CFOs in a Robert Half Management Resources survey said they see the greatest generational differences in employees’ communication skills (30%), ability to adapt to change (26%) and technical abilities (23%).
Fourteen percent see difference in cross-departmental collaboration, and only 7% of executives noted there are no differences.
Research conducted for “Get Ready for Generation Z” by Robert Half and Enactus highlights key differences in these areas among Baby Boomers (born 1946 to 1964), Generation X (1965 to 1977), Generation Y (1978 to 1989) and Generation Z (1990 to 1999). It found Baby Boomers tend to be more reserved, while Gen Xers favor a control-and-command style of communication Conversely, Gen Yers prefer a more collaborative approach to communication, and Gen Zers prize in-person interactions.
As for change management, Gens X and Y tend to see change as a vehicle for new opportunities, while Gen Z is accustomed to change and expects it in the workplace.
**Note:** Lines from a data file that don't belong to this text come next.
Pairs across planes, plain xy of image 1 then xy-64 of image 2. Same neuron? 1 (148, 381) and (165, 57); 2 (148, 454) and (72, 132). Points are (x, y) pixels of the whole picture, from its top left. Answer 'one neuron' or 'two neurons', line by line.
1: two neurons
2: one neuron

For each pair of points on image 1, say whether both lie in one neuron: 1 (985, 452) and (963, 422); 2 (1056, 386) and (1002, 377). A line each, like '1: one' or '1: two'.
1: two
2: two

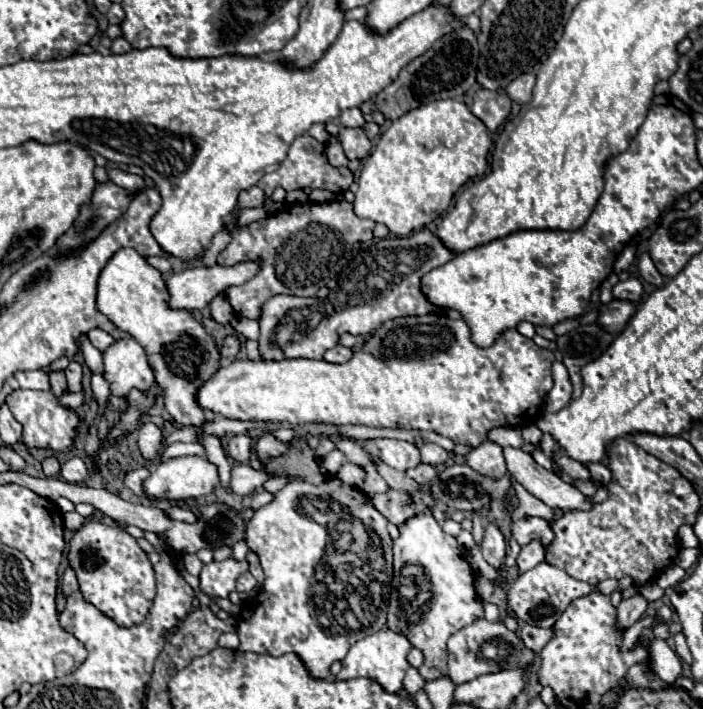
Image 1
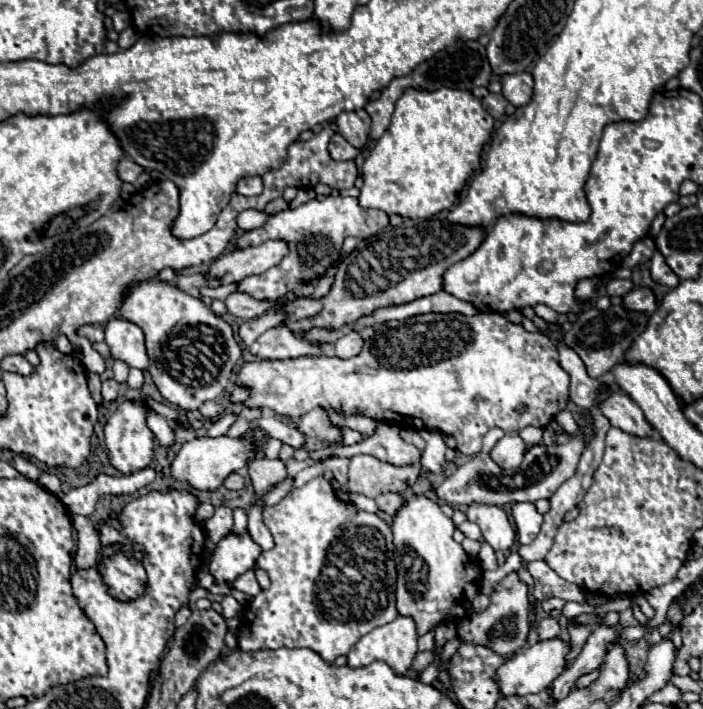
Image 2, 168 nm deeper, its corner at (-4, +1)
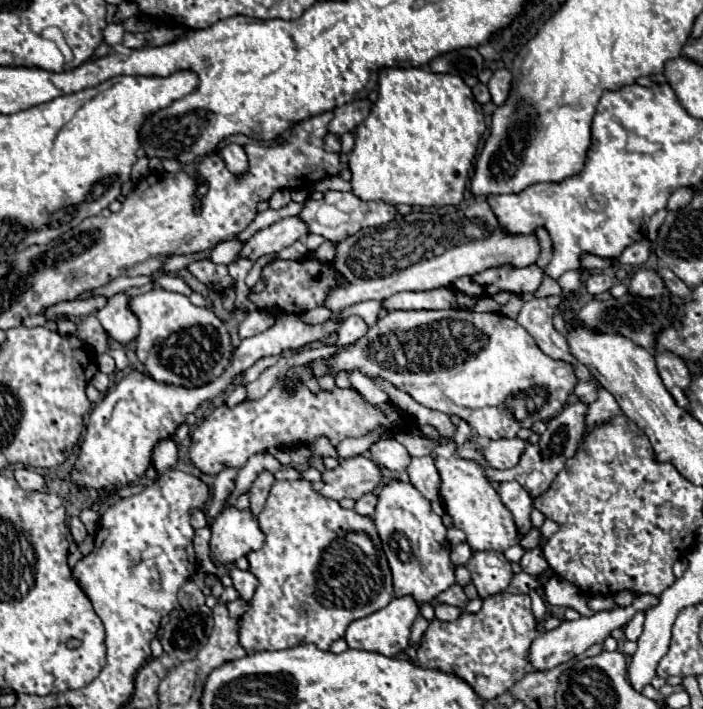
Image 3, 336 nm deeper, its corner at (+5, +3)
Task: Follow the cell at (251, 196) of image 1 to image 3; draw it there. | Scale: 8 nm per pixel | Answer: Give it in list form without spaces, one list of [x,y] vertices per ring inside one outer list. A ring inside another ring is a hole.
[[[228,143],[222,151],[220,151],[222,159],[226,161],[228,169],[236,175],[244,175],[248,171],[248,157],[244,153],[244,149],[236,143]]]

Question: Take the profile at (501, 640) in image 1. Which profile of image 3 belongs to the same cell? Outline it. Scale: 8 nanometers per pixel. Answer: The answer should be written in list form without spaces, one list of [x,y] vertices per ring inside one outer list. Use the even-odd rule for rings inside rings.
[[[474,551],[466,567],[472,573],[480,597],[502,593],[514,575],[506,557],[498,551]]]

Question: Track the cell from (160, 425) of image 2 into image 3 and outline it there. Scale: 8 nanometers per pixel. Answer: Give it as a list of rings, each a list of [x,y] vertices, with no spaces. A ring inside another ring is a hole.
[[[172,439],[158,443],[158,447],[154,449],[154,455],[152,455],[152,463],[158,471],[166,471],[170,467],[176,467],[176,463],[178,463],[176,443]]]

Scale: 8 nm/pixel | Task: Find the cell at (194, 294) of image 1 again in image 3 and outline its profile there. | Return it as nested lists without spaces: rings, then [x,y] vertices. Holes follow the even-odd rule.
[[[300,217],[280,219],[264,229],[260,229],[250,241],[246,241],[240,257],[250,257],[256,261],[266,253],[278,253],[294,241],[308,235],[308,225]]]

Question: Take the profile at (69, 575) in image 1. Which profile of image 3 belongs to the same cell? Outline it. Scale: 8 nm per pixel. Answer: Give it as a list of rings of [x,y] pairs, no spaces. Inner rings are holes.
[[[72,517],[72,519],[70,519],[70,533],[72,533],[72,537],[74,537],[76,543],[82,543],[82,541],[84,541],[84,537],[86,537],[86,527],[84,527],[84,523],[80,521],[80,517]]]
When it comes to building their abilities, employer-backed training is expected by all workers. Baby Boomers and Gen Xers most value traditional instructor-led courses or self-learning tools; Millennials, which include Generations Y and Z, prefer collaborative and technology-centric options.“Each generation brings unique characteristics to the workforce, which should be embraced,” says Tim Hird, executive director of Robert Half Management Resources. “Too often, managers see these differences as negatives, but building a team with diverse perspectives, insights and strengths can only be a positive, leading to improved products and service levels.”